But conservation is a complex problem. Stanley Temple, professor of wildlife ecology at the University of Wisconsin, identifies three major issues in helping to save birds: Where and when is the trouble occurring? Where is the population limited? What event determines how many birds are present in the next breeding season?
There may be many plausible explanations for the decline of a particular bird population - restricted breeding habitat, excessive winterkill, inadequate reproduction. Scientists looking for solutions to the decline in songbird populations find that each species has its own particular difficulties.
Take the case of the Kirtland's warbler, now on the endangered-species list. This sparrow-size bird with a gray-blue back and a yellow belly has a song a bit like that of a house wren.

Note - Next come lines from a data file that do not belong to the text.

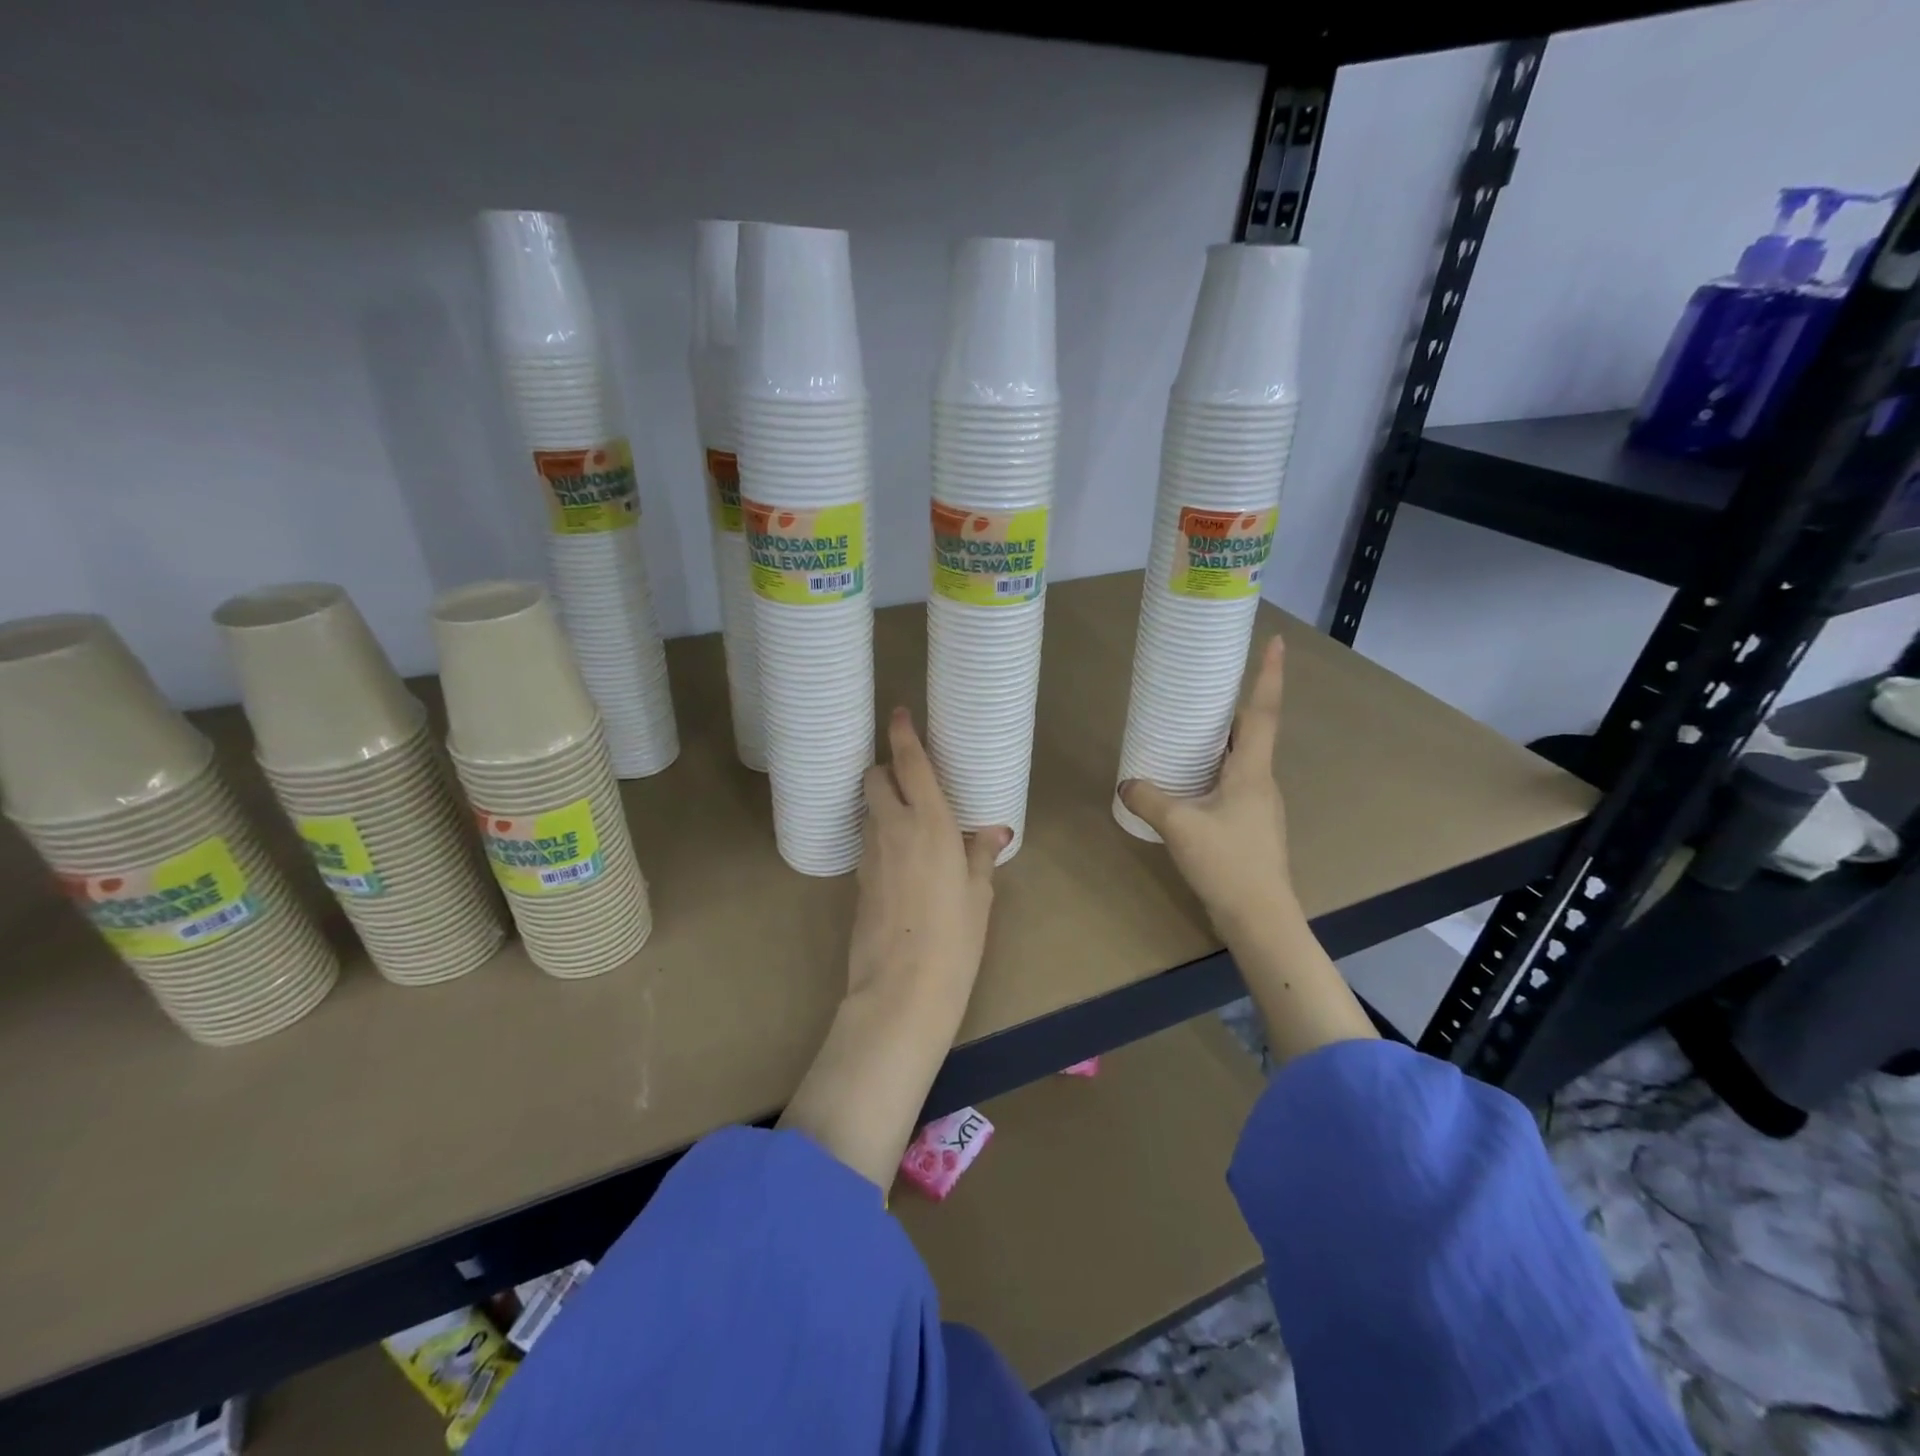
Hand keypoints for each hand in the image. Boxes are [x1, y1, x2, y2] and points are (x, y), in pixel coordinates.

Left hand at [850, 707, 1009, 1008]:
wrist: (902, 988)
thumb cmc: (955, 937)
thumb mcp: (979, 894)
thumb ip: (982, 854)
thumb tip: (995, 832)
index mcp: (930, 823)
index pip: (910, 764)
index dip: (902, 734)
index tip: (898, 713)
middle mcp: (894, 828)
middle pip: (875, 778)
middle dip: (885, 768)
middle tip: (908, 778)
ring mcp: (870, 853)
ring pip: (868, 809)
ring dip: (881, 802)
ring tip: (907, 818)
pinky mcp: (859, 878)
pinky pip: (868, 840)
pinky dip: (880, 833)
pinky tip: (900, 856)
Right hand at [1119, 635, 1376, 1062]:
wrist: (1260, 917)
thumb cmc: (1227, 862)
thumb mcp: (1179, 826)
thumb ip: (1149, 798)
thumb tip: (1127, 782)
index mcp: (1253, 771)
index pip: (1263, 712)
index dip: (1268, 675)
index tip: (1274, 641)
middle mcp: (1262, 782)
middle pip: (1254, 733)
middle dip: (1236, 706)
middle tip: (1210, 686)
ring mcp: (1260, 806)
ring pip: (1244, 761)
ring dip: (1224, 742)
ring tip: (1193, 730)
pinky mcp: (1252, 827)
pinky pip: (1234, 785)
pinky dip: (1216, 771)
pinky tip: (1191, 783)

Dr. Temple explains how conservationists tried to reverse the bird's population decline. First, they thought perhaps the breeding habitat was too limited, so they began managing the jackpine stands in Michigan. No increase. Next came the question of brood parasitism: Cowbirds that laid their eggs in the warblers' nests were reducing the number of warbler offspring to 20 percent of normal. When the cowbirds were eliminated, the warbler population rebounded and stabilized but did not increase.
``The problem therefore had to be at the wintering area in the Bahamas,'' said Temple. Sure enough, they found that the coastal scrub on which the warbler depended was disappearing because of seaside development.
For small insectivorous birds - such as vireos and warblers - that land in Central America, deforestation there may not be as much of a problem as fragmented forest habitat on their northern breeding ground. For other birds, pesticides are the biggest hazard, reducing the supply of insects on which they feed.
But birds do have amazing durability. ``Thin optimism'' comes out again in Peter Ashton's comments. Dr. Ashton is director of Harvard's Arnold Arboretum. At the MCZ symposium, he said that ``for many centuries, migrant birds have had to go through extraordinary hurdles, and the kinds of birds are extremely diverse,'' as are their habitats. Different kinds of birds have been able to survive all sorts of hazards, some species being more adaptable than one might expect.
Various kinds of wood warblers, for example, winter in areas of Central America not fully occupied by resident birds. Other species congregate on riverbanks and damp places or evergreen forests in dry areas and seasons.
Ashton also held out hope for avian survival by observing that the ``most serious problems of change are in Central and South America, but those areas have been inhabited by very highly sophisticated cultures for a very long time and the birds must have got through that period because they take so long a time to evolve.'' In other words, birds have persisted despite human tampering with the environment.